__ACTIVITY 1__
Decide whether each statement agrees with the solo hiking safety tips, answering yes or no and quoting the deciding words: (a) Hiking alone is no more dangerous than hiking with a group. (b) Asking a ranger at a park visitor center is one way to judge whether the trails are safe. (c) First-time solo hikers should take on the most arduous routes.
__ACTIVITY 2__
Please explain, in one to three sentences, why the solo hiking safety tips say another person should know where you are and when you're coming back.
__ACTIVITY 3__
According to the solo hiking safety tips, what should you always check before you start a hike?

__EXCERPT__
>>>

Safety Tips To Know Before Your First Solo Hike

Going for a solo hike can be a fantastic way to connect with nature while reconnecting with yourself. For many, the idea of being alone in the wilderness is an exciting one, but the fear of something going wrong keeps some from hitting the trail alone. Those fears are entirely justified — it is more dangerous to hike by yourself. When you're alone, taking a wrong turn or sustaining a mild injury is a much bigger concern than if you were hiking with a group. However, if you take proper precautions, your first solo hike can be a fun and safe experience.


Depending on the route you choose, hiking can be physically exhausting, and the last thing you want to do is find out you're at your limit halfway through a solo trek up a mountain. Whether you're hiking in Waikiki or Wyoming, you should always thoroughly research any path you plan to take beforehand so you're familiar with the twists and turns of the trail ahead of time. If you can choose a route you've hiked before, that's even better, as you're less likely to get lost or find out you aren't physically up for the challenge. As exhilarating as it can be to push yourself to the limit, save those more arduous journeys for when you have built up a bit of solo hiking experience.

Consider trail conditions

One of the things that makes going out into nature alone such a thrilling experience is that no two trips are ever exactly alike. However, failing to consider the trail's changing conditions is one of the worst mistakes you can make while hiking alone. To stay safe, plan ahead and be aware of what it's likely to be like on your route before you set out. Always check the weather before you start, and stay alert to changes as you go. Dressing appropriately and choosing the right footwear and gear for the potential conditions can make the difference between a great trip and a disaster.


Don't be afraid to change your plans. If the weather looks poor the morning of your trip, or even if you've already started your hike and notice the weather is getting bad, redirecting to an easier hike or even turning around and heading home is the right thing to do. As disappointing as rescheduling your trip is, staying on schedule isn't worth risking your life. Muddy trails can slow you down or make a usually safe area slippery. Storms and flash floods can be deadly. One of the best ways to determine if it's safe to hit the trails is to stop by a park visitor center and ask a ranger – but trust your instincts, too. If you feel it's unsafe, don't take the risk.

Make sure others know where you're going

While one of the goals of a solo hike is to get out into nature by yourself, that doesn't mean you should be completely isolated in your journey. While nobody else is coming with you on the trail, another person should always know where you are and when you're coming back. If something goes wrong while you're hiking alone, you want to be sure that rescuers can find you.

<<<

__RECORDS SHOWN__
>>>

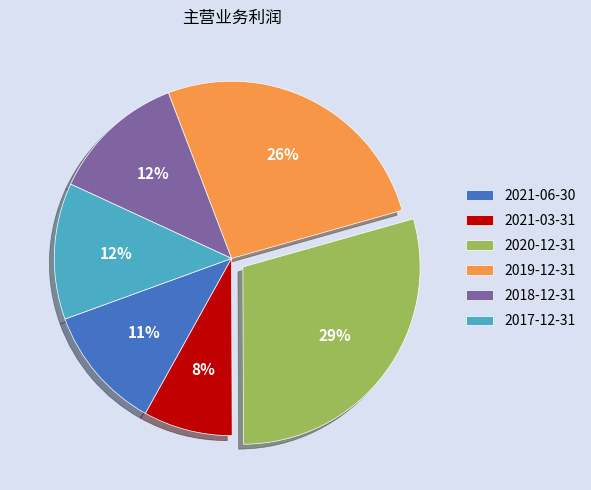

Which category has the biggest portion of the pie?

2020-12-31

<<<
>>>

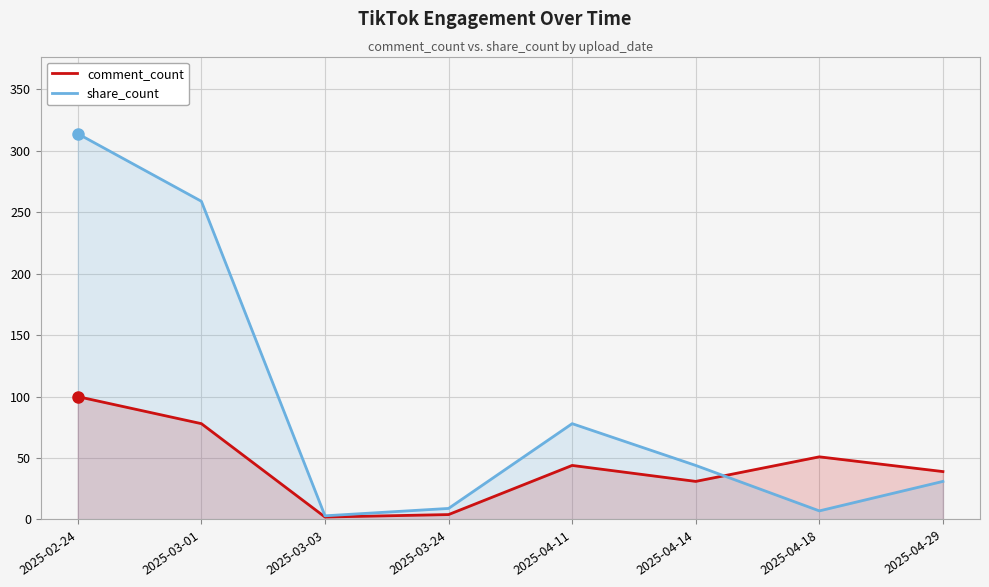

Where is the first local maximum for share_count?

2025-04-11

<<<

__TASK RESPONSE 1__
(a) No: "it is more dangerous to hike by yourself."
(b) Yes: "One of the best ways to determine if it's safe to hit the trails is to stop by a park visitor center and ask a ranger."
(c) No: "save those more arduous journeys for when you have built up a bit of solo hiking experience."

__TASK RESPONSE 2__
Someone else should know your route and return time because something could go wrong while you're hiking alone. If it does, you want to be sure that rescuers can find you.

__TASK RESPONSE 3__
The weather.